Available records -
⟨

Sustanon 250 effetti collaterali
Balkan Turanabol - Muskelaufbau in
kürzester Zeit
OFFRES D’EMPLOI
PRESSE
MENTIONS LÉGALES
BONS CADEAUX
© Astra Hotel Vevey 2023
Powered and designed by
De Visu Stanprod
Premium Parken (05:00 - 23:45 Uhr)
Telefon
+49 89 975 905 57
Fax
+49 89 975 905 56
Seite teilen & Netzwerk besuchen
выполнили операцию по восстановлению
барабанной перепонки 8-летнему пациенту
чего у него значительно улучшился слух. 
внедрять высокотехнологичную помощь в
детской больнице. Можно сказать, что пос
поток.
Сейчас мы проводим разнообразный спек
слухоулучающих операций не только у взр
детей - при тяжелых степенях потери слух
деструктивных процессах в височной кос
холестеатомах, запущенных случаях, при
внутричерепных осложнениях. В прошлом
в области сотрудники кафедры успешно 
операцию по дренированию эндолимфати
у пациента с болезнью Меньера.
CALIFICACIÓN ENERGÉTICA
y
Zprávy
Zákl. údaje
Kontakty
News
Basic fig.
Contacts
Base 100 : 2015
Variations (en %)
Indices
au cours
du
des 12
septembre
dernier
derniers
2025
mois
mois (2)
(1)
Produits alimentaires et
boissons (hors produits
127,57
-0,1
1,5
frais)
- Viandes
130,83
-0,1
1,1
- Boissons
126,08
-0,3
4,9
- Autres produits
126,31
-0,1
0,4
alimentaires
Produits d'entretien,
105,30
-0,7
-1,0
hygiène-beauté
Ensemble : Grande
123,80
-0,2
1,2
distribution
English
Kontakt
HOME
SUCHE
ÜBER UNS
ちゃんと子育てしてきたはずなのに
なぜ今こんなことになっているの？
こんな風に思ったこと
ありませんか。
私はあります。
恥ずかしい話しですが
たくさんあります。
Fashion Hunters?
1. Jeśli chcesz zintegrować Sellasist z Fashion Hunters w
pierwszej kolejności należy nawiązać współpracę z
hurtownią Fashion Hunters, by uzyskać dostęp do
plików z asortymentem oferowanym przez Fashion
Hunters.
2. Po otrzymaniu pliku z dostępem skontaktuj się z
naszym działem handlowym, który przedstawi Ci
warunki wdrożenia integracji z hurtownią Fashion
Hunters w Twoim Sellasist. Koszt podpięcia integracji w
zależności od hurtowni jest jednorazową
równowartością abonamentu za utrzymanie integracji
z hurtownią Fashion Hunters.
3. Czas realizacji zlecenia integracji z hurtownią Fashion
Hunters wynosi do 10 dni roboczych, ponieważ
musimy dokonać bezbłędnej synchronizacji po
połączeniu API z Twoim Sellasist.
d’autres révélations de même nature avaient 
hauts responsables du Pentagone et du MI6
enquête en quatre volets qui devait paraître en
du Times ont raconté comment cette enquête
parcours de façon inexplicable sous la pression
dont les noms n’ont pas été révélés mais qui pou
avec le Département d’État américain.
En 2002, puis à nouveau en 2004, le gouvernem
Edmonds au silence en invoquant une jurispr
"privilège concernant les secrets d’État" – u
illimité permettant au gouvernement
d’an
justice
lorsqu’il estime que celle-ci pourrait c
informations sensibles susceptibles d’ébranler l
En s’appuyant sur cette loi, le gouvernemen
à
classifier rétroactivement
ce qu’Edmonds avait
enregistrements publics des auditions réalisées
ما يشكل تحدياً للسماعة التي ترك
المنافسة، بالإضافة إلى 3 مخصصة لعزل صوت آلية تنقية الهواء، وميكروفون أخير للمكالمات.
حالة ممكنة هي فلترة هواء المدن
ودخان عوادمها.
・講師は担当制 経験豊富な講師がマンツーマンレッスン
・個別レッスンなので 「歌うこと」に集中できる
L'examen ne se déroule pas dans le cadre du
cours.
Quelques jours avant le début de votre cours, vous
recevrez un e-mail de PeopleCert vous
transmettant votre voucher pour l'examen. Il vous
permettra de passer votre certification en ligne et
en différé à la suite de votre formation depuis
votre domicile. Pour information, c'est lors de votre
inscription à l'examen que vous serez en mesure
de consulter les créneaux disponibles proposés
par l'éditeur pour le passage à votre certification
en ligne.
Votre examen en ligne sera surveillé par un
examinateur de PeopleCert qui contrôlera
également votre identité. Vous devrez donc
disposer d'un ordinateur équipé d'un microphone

⟩

Give only the lines from the one holding "ودخان عوادمها." through the one holding "Votre examen en ligne sera surveillé par un", each restated exactly as it appears above.

ودخان عوادمها.
・講師は担当制 経験豊富な講師がマンツーマンレッスン
・個別レッスンなので 「歌うこと」に集中できる
L'examen ne se déroule pas dans le cadre du
cours.
Quelques jours avant le début de votre cours, vous
recevrez un e-mail de PeopleCert vous
transmettant votre voucher pour l'examen. Il vous
permettra de passer votre certification en ligne et
en différé à la suite de votre formation depuis
votre domicile. Pour information, c'est lors de votre
inscription à l'examen que vous serez en mesure
de consulter les créneaux disponibles proposés
par l'éditeur pour le passage à votre certification
en ligne.
Votre examen en ligne sera surveillé par un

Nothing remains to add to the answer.